Dataset entries:
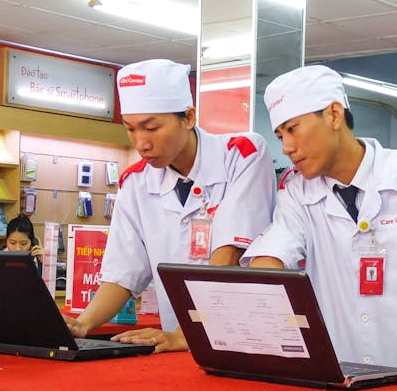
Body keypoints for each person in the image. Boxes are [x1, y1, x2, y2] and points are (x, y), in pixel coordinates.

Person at [240, 65, 397, 385]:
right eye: (280, 135)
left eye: (293, 129)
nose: (286, 148)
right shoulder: (296, 190)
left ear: (334, 115)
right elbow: (274, 254)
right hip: (348, 382)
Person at [65, 58, 276, 351]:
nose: (141, 143)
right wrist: (83, 322)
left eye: (151, 128)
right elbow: (123, 274)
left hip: (248, 341)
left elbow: (228, 256)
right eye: (130, 129)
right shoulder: (135, 183)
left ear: (188, 118)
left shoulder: (241, 155)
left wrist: (185, 335)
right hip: (178, 347)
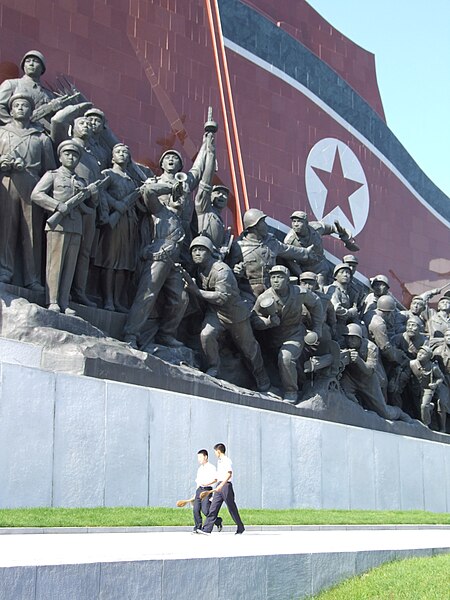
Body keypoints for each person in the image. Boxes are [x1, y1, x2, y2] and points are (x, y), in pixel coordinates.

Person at [186, 236, 270, 392]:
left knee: (249, 349)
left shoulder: (222, 271)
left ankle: (261, 375)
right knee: (206, 335)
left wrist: (197, 291)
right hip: (215, 312)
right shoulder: (200, 269)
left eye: (201, 250)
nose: (197, 253)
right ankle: (214, 367)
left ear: (210, 252)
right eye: (194, 250)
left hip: (234, 313)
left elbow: (222, 297)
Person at [31, 140, 98, 314]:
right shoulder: (52, 175)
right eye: (67, 154)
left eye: (75, 154)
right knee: (55, 264)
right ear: (60, 157)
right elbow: (36, 195)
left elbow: (88, 209)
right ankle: (52, 300)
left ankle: (64, 301)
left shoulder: (82, 182)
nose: (71, 157)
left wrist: (93, 197)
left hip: (76, 226)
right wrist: (56, 205)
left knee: (69, 266)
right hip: (58, 225)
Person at [123, 176, 188, 349]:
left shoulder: (180, 221)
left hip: (173, 262)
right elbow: (149, 191)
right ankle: (131, 333)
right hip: (159, 255)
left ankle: (165, 334)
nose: (181, 199)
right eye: (179, 196)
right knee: (147, 294)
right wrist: (170, 188)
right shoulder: (161, 211)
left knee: (181, 299)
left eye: (183, 198)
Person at [0, 93, 56, 288]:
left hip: (32, 185)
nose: (21, 108)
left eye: (25, 105)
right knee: (7, 228)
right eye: (17, 105)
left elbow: (50, 169)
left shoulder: (41, 138)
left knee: (32, 232)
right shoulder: (2, 133)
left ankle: (32, 278)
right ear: (11, 110)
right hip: (7, 182)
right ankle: (5, 269)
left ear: (31, 111)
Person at [251, 265, 323, 403]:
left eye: (280, 277)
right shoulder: (264, 298)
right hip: (273, 337)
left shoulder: (299, 293)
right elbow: (254, 319)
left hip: (294, 333)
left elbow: (316, 304)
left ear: (287, 279)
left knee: (286, 357)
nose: (276, 280)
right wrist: (268, 322)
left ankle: (291, 391)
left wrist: (317, 327)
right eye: (273, 277)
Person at [228, 208, 317, 302]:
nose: (266, 225)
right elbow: (230, 273)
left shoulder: (271, 242)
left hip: (272, 292)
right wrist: (236, 273)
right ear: (255, 226)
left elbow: (287, 250)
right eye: (263, 222)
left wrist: (306, 252)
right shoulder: (238, 247)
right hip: (249, 294)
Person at [282, 211, 358, 286]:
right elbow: (290, 261)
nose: (295, 224)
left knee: (322, 287)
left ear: (306, 223)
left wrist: (341, 232)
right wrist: (301, 275)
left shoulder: (316, 227)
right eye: (293, 221)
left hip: (321, 266)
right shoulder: (289, 241)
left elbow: (332, 228)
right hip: (305, 269)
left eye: (299, 221)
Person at [197, 443, 245, 535]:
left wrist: (222, 484)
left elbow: (229, 473)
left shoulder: (226, 460)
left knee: (232, 508)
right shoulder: (219, 461)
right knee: (213, 508)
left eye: (215, 451)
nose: (215, 453)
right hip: (219, 485)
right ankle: (206, 529)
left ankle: (240, 527)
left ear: (218, 451)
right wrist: (218, 484)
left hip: (226, 486)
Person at [0, 51, 54, 125]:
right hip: (15, 133)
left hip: (40, 133)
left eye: (35, 61)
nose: (31, 64)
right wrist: (13, 123)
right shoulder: (12, 84)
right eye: (28, 61)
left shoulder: (49, 95)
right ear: (24, 66)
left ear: (42, 68)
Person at [192, 449, 223, 534]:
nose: (199, 459)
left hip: (207, 490)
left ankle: (217, 521)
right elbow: (198, 482)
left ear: (205, 457)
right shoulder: (199, 469)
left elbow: (216, 479)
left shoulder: (211, 467)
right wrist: (195, 494)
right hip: (199, 490)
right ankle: (198, 527)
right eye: (198, 457)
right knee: (195, 509)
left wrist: (207, 483)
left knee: (206, 510)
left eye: (200, 457)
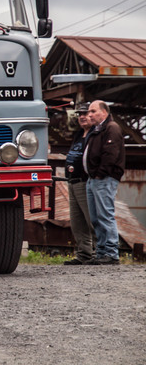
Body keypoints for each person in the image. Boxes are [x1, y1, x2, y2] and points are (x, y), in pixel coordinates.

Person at [83, 100, 125, 265]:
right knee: (95, 217)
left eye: (93, 111)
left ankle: (111, 253)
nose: (89, 115)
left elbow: (110, 154)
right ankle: (101, 253)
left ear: (104, 112)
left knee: (105, 215)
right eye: (89, 112)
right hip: (93, 179)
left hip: (103, 179)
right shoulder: (97, 129)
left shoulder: (111, 128)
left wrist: (100, 174)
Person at [63, 103, 95, 265]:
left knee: (91, 219)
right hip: (72, 181)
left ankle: (99, 252)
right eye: (80, 114)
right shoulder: (78, 135)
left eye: (86, 113)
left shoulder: (95, 135)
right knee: (77, 222)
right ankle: (84, 254)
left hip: (85, 182)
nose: (82, 116)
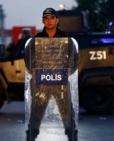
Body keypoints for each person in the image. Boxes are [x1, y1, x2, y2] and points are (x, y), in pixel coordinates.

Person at [25, 7, 78, 141]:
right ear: (43, 21)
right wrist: (37, 73)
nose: (49, 21)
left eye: (52, 18)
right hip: (40, 82)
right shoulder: (35, 41)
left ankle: (72, 136)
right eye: (46, 18)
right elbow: (28, 60)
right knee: (36, 114)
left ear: (57, 20)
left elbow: (74, 59)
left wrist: (66, 72)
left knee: (67, 113)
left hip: (60, 81)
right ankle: (31, 137)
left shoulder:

### Problem:
Copy out the data exactly and keep the pictures out.

### Answer to this task:
Body keypoints for each person in the image. Boxes are [x1, y1, x2, y2] and points are (x, y), in pixel coordinates.

Person at [240, 65, 397, 385]:
right eye: (280, 135)
left eye: (293, 129)
nose: (286, 148)
right shoulder: (296, 190)
left ear: (334, 115)
right elbow: (274, 254)
right hip: (348, 382)
Person at [65, 58, 276, 351]:
nose: (141, 143)
right wrist: (83, 322)
left eye: (151, 128)
right elbow: (123, 274)
left hip: (248, 341)
left elbow: (228, 256)
right eye: (130, 129)
right shoulder: (135, 183)
left ear: (188, 118)
left shoulder: (241, 155)
left wrist: (185, 335)
right hip: (178, 347)
Body keypoints for each person in the image. Boxes are [x1, y1, x2, y2] and points are (x, y), in pixel coordinates.

Person at [186, 236, 270, 392]:
left knee: (249, 349)
left shoulder: (222, 271)
left ankle: (261, 375)
right knee: (206, 335)
left wrist: (197, 291)
right hip: (215, 312)
right shoulder: (200, 269)
left eye: (201, 250)
nose: (197, 253)
right ankle: (214, 367)
left ear: (210, 252)
right eye: (194, 250)
left hip: (234, 313)
left elbow: (222, 297)
Person at [31, 140, 98, 314]:
right shoulder: (52, 175)
right eye: (67, 154)
left eye: (75, 154)
right knee: (55, 264)
right ear: (60, 157)
right elbow: (36, 195)
left elbow: (88, 209)
right ankle: (52, 300)
left ankle: (64, 301)
left shoulder: (82, 182)
nose: (71, 157)
left wrist: (93, 197)
left hip: (76, 226)
right wrist: (56, 205)
left knee: (69, 266)
right hip: (58, 225)
Person at [123, 176, 188, 349]:
left shoulder: (180, 221)
left hip: (173, 262)
right elbow: (149, 191)
right ankle: (131, 333)
right hip: (159, 255)
left ankle: (165, 334)
nose: (181, 199)
right eye: (179, 196)
right knee: (147, 294)
right wrist: (170, 188)
right shoulder: (161, 211)
left knee: (181, 299)
left eye: (183, 198)
Person at [0, 93, 56, 288]:
left hip: (32, 185)
nose: (21, 108)
left eye: (25, 105)
right knee: (7, 228)
right eye: (17, 105)
left elbow: (50, 169)
left shoulder: (41, 138)
left knee: (32, 232)
right shoulder: (2, 133)
left ankle: (32, 278)
right ear: (11, 110)
right hip: (7, 182)
right ankle: (5, 269)
left ear: (31, 111)
Person at [251, 265, 323, 403]:
left eye: (280, 277)
right shoulder: (264, 298)
right hip: (273, 337)
left shoulder: (299, 293)
right elbow: (254, 319)
left hip: (294, 333)
left elbow: (316, 304)
left ear: (287, 279)
left knee: (286, 357)
nose: (276, 280)
right wrist: (268, 322)
left ankle: (291, 391)
left wrist: (317, 327)
right eye: (273, 277)
Person at [228, 208, 317, 302]:
nose: (266, 225)
right elbow: (230, 273)
left shoulder: (271, 242)
left hip: (272, 292)
right wrist: (236, 273)
right ear: (255, 226)
left elbow: (287, 250)
right eye: (263, 222)
left wrist: (306, 252)
right shoulder: (238, 247)
right hip: (249, 294)
Person at [282, 211, 358, 286]:
right elbow: (290, 261)
nose: (295, 224)
left knee: (322, 287)
left ear: (306, 223)
left wrist: (341, 232)
right wrist: (301, 275)
left shoulder: (316, 227)
right eye: (293, 221)
left hip: (321, 266)
right shoulder: (289, 241)
left elbow: (332, 228)
right hip: (305, 269)
left eye: (299, 221)
Person at [197, 443, 245, 535]:
left wrist: (222, 484)
left elbow: (229, 473)
left shoulder: (226, 460)
left knee: (232, 508)
right shoulder: (219, 461)
right knee: (213, 508)
left eye: (215, 451)
nose: (215, 453)
right hip: (219, 485)
right ankle: (206, 529)
left ankle: (240, 527)
left ear: (218, 451)
right wrist: (218, 484)
left hip: (226, 486)
Person at [0, 51, 54, 125]:
right hip: (15, 133)
left hip: (40, 133)
left eye: (35, 61)
nose: (31, 64)
right wrist: (13, 123)
right shoulder: (12, 84)
right eye: (28, 61)
left shoulder: (49, 95)
right ear: (24, 66)
left ear: (42, 68)
Person at [192, 449, 223, 534]:
nose: (199, 459)
left hip: (207, 490)
left ankle: (217, 521)
right elbow: (198, 482)
left ear: (205, 457)
right shoulder: (199, 469)
left elbow: (216, 479)
left shoulder: (211, 467)
right wrist: (195, 494)
right hip: (199, 490)
right ankle: (198, 527)
right eye: (198, 457)
right knee: (195, 509)
left wrist: (207, 483)
left knee: (206, 510)
left eye: (200, 457)
Body keypoints for each person in the image. Boxes are [x1, y1, x2, y2] and points are (x, y), in pixel coordinates.

Person at [83, 100, 125, 265]:
right knee: (95, 217)
left eye: (93, 111)
left ankle: (111, 253)
nose: (89, 115)
left elbow: (110, 154)
right ankle: (101, 253)
left ear: (104, 112)
left knee: (105, 215)
right eye: (89, 112)
right hip: (93, 179)
left hip: (103, 179)
right shoulder: (97, 129)
left shoulder: (111, 128)
left wrist: (100, 174)
Person at [63, 103, 95, 265]:
left knee: (91, 219)
right hip: (72, 181)
left ankle: (99, 252)
right eye: (80, 114)
right shoulder: (78, 135)
left eye: (86, 113)
left shoulder: (95, 135)
right knee: (77, 222)
right ankle: (84, 254)
left hip: (85, 182)
nose: (82, 116)
Body keypoints for each person in the image. Boxes are [x1, y1, x2, y2] and points are (x, y), in pixel coordinates.

Person at [25, 7, 78, 141]:
right ear: (43, 21)
right wrist: (37, 73)
nose: (49, 21)
left eye: (52, 18)
right hip: (40, 82)
right shoulder: (35, 41)
left ankle: (72, 136)
right eye: (46, 18)
right elbow: (28, 60)
right knee: (36, 114)
left ear: (57, 20)
left elbow: (74, 59)
left wrist: (66, 72)
left knee: (67, 113)
left hip: (60, 81)
right ankle: (31, 137)
left shoulder:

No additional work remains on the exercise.